Texto de lectura
Las justificaciones de este énfasis en la personalización de las intervenciones son variadas: por una parte, se asume que un enfoque individualizado es la única forma de dar respuesta a las necesida-des, deseos y expectativas particulares de cada usuario, y de adaptar los servicios y prestaciones que se le ofertan a su situación personal, huyendo de esquemas generalistas que anteponen las ne-cesidades organizativas a las necesidades de la persona usuaria. Por otra, se asume que este tipo de enfoques resulta más eficiente, que favorece una mayor motivación por parte de las personas atendidas y que permite un trabajo de acompañamiento social imprescindible para obtener unos resultados adecuados frente a las situaciones de exclusión social o laboral. Desde el punto de vista de la intervención socioeducativa y psicosocial, junto con la personalización y la autodeterminación, el acompañamiento social se erige como el tercer pilar de estos nuevos enfoques.

c) Revisar los criterios de condicionalidad desde la reducción de daños y la baja exigencia

A partir de la reivindicación de la autonomía y la autodeterminación de las personas usuarias, la cues-tión de la condicionalidad y de los niveles de exigencia se plantea como una cuestión central en la reorientación de los servicios para las personas en situación de exclusión social. Si bien esta cuestión se ha planteado de forma especialmente clara en el ámbito de las personas drogodependientes y/o las personas sin hogar, la reflexión sobre los niveles de condicionalidad se extiende al conjunto de los servicios sociales destinados a las personas en situación o riesgo de exclusión social.

En efecto, otra de las tendencias o cambios paradigmáticos que se ha producido en los últimos años en el ámbito de las políticas sociales –y, más concretamente, en el ámbito de la salud pública y la atención a las drogodependencias− es la extensión de los programas de reducción de riesgos y daños, y el consiguiente desarrollo de programas denominados de baja exigencia o de bajo umbral. Más allá de su aplicación específica en el ámbito de las adicciones, el concepto de la reducción de daños –que en algunos casos se ha entendido como trabajo social paliativo− tiene una aplicación directa en el ámbito de la atención a las personas en situación de exclusión social, en la medida en que: a) abre la posibilidad a trabajar con personas que tienen dificultades graves para adaptarse a programas de alta exigencia, garantizando que estas personas reciben una atención básica que evite un mayor deterioro de su situación personal desde el planteamiento de objetivos intermedios; y b) cuestiona el concepto de intervención escalonada o lineal, en virtud del cual los itinerarios de inclusión sólo pueden iniciarse en el momento en que la persona usuaria está preparada para un proceso de cambio, y están diseñados para avanzar de forma progresiva hacia el objetivo de la inclusión. Los modelos más prometedores en el ámbito de la atención a las personas sin hogar –como el modelo Housing First− se basan precisamente en la extensión de la filosofía de la reducción de daños, en el ajuste de los niveles de exigencia a la situación de cada persona y en la asunción de la idea de que los procesos de inclusión no son necesariamente lineales o escalonados.

La baja exigencia se contrapone, por otra parte, a los modelos de intervención social basados en el merecimiento y la contraprestación, desarrollados tanto en el ámbito de la garantía de ingresos como en el resto de los servicios para la inclusión. Desde ese punto de vista, el concepto de baja exigencia −según el cual tenemos derecho a recibir una atención sólo por el hecho de ser personas, independientemente (siempre que se respeten unos límites básicos) de nuestro comportamiento personal− se contrapone a la idea socialmente preponderante de que el acceso a la protección social debe siempre implicar algún tipo de contraprestación, o contribución previa, por parte de quien la recibe.

Contenido del material

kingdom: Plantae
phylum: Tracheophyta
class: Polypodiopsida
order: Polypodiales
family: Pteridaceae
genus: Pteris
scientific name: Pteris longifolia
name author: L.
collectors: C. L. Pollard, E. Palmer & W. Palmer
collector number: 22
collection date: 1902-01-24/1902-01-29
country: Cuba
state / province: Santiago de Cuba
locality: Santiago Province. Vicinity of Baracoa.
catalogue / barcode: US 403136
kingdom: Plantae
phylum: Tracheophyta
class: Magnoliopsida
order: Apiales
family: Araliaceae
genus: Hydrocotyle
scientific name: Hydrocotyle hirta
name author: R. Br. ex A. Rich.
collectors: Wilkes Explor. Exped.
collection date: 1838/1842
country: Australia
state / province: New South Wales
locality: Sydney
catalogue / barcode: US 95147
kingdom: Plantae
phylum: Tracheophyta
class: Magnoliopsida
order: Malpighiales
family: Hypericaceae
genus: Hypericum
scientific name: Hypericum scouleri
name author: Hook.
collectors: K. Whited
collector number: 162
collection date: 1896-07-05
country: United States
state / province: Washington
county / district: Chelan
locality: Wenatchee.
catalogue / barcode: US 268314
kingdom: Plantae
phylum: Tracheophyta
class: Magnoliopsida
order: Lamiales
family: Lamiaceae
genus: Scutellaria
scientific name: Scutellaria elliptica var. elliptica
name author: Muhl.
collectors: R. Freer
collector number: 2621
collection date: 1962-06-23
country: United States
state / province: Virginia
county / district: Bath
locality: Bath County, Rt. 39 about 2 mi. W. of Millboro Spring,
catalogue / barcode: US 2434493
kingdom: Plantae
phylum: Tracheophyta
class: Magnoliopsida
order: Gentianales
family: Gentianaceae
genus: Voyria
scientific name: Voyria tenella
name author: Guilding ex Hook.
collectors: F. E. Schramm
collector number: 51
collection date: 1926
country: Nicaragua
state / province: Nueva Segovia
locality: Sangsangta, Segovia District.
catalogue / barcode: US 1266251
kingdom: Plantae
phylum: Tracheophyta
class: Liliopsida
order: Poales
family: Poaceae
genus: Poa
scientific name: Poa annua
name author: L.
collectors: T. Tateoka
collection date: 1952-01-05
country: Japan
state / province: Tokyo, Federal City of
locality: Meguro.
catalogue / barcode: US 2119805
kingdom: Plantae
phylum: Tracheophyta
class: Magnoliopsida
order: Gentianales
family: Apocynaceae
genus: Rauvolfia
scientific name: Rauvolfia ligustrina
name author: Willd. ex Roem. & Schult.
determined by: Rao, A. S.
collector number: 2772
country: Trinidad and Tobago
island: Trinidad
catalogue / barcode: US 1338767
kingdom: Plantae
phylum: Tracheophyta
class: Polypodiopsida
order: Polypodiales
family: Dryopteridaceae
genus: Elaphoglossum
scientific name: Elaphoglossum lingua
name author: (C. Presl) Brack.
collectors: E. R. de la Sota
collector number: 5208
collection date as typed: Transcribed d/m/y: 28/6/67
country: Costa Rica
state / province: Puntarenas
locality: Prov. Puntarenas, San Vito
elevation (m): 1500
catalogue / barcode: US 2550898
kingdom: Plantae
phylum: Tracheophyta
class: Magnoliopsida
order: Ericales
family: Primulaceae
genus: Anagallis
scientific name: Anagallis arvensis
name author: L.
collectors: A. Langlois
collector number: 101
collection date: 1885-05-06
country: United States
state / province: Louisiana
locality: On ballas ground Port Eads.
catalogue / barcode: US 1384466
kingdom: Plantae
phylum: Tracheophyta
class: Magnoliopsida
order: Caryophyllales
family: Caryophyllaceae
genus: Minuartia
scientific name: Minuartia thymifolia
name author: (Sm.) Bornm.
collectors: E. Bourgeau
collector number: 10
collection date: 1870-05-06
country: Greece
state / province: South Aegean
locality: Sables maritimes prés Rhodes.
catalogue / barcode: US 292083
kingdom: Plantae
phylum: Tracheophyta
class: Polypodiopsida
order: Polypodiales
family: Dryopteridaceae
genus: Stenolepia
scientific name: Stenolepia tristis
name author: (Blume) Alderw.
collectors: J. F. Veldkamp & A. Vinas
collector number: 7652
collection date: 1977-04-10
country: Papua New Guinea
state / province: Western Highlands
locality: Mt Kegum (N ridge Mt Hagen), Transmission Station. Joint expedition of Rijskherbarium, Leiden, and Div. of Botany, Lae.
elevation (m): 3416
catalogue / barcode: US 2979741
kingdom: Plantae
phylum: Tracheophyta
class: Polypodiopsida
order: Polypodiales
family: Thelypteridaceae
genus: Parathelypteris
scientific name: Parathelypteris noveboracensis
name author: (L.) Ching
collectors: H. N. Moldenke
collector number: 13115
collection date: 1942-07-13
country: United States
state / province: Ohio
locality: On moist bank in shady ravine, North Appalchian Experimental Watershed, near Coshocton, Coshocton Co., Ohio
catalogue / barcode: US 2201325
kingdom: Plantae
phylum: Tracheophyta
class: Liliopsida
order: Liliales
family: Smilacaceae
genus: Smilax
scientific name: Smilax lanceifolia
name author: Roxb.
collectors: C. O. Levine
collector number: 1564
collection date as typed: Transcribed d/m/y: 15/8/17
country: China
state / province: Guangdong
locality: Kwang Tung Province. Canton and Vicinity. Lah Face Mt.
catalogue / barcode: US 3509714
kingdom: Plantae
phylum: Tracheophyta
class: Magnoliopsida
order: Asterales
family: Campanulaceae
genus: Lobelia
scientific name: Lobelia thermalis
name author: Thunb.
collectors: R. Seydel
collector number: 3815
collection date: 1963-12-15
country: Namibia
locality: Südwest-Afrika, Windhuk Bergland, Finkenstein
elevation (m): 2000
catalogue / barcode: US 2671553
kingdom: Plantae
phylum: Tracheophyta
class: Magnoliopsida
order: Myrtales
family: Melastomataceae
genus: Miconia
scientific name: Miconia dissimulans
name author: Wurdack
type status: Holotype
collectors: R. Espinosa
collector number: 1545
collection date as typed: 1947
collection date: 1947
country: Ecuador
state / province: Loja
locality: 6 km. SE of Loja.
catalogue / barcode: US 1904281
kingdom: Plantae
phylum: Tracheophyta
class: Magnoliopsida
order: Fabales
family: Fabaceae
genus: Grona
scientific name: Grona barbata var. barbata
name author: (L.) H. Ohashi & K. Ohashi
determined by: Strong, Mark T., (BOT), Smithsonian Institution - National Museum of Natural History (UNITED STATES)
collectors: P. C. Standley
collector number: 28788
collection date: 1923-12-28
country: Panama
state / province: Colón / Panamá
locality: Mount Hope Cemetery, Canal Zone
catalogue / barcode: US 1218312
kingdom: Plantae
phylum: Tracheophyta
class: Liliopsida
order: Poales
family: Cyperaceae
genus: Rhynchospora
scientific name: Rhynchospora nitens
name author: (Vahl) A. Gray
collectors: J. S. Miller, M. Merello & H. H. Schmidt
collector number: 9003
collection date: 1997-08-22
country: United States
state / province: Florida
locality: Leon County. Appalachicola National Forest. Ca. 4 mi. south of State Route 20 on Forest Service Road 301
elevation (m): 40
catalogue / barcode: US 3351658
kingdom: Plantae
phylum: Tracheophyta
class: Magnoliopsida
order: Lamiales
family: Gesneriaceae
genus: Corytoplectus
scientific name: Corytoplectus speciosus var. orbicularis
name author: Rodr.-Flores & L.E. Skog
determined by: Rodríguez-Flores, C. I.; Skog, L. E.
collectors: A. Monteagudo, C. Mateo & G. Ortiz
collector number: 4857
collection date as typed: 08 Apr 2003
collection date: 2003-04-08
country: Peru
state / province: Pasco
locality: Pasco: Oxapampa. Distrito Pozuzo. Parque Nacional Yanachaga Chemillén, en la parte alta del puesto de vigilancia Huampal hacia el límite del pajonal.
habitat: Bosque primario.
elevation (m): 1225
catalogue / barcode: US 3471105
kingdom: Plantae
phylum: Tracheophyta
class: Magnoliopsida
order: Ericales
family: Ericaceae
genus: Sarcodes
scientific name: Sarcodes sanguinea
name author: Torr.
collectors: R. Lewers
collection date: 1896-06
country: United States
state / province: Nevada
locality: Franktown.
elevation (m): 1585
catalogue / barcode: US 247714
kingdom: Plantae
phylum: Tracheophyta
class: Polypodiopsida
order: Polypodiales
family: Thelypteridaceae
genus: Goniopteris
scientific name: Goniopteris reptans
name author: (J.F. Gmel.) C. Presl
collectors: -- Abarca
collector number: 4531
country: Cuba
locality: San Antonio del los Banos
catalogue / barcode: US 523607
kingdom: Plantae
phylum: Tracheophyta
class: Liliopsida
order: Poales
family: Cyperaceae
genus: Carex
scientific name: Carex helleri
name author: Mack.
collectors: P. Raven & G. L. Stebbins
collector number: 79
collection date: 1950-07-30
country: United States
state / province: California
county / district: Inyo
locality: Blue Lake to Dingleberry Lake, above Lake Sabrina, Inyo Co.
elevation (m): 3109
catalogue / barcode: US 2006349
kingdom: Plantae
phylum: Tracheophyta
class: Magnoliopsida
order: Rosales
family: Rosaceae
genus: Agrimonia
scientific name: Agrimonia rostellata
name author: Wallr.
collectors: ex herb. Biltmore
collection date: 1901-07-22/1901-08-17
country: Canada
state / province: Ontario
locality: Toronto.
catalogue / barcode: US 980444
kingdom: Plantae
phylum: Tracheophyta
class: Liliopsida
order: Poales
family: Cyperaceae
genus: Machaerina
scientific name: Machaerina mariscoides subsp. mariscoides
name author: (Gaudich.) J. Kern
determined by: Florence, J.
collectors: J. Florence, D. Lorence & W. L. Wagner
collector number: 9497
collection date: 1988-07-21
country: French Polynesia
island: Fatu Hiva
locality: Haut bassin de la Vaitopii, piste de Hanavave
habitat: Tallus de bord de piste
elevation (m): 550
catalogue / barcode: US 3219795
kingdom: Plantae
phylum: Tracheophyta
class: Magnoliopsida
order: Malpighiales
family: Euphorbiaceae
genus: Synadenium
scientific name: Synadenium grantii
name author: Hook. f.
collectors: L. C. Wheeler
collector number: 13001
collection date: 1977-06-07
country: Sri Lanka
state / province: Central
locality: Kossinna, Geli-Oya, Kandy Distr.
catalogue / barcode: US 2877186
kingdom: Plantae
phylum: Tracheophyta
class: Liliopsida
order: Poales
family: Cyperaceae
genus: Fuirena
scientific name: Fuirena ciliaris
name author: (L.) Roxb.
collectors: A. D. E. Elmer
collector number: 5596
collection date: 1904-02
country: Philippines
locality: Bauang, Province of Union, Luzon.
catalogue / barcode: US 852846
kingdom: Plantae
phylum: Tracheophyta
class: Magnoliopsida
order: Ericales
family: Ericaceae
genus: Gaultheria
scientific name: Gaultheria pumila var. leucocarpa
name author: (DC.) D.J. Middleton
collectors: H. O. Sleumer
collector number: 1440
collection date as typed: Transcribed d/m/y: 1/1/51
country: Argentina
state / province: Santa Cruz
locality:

Lista de actividades
(1) Responda, según el texto de lectura:
(a) ¿Qué se erige como el tercer pilar de estos nuevos enfoques, junto con la personalización y la autodeterminación?
(b) ¿En qué ámbitos se ha planteado de forma especialmente clara la cuestión de la condicionalidad?
(c) ¿Qué modelo se menciona entre los más prometedores en la atención a las personas sin hogar?
(2) Repita literalmente el fragmento del texto de lectura que empieza en "La baja exigencia se" y termina en "quien la recibe.".

Respuestas
(1)
(a) El acompañamiento social.
(b) En el ámbito de las personas drogodependientes y/o las personas sin hogar.
(c) El modelo Housing First.

(2)
La baja exigencia se contrapone, por otra parte, a los modelos de intervención social basados en el merecimiento y la contraprestación, desarrollados tanto en el ámbito de la garantía de ingresos como en el resto de los servicios para la inclusión. Desde ese punto de vista, el concepto de baja exigencia −según el cual tenemos derecho a recibir una atención sólo por el hecho de ser personas, independientemente (siempre que se respeten unos límites básicos) de nuestro comportamiento personal− se contrapone a la idea socialmente preponderante de que el acceso a la protección social debe siempre implicar algún tipo de contraprestación, o contribución previa, por parte de quien la recibe.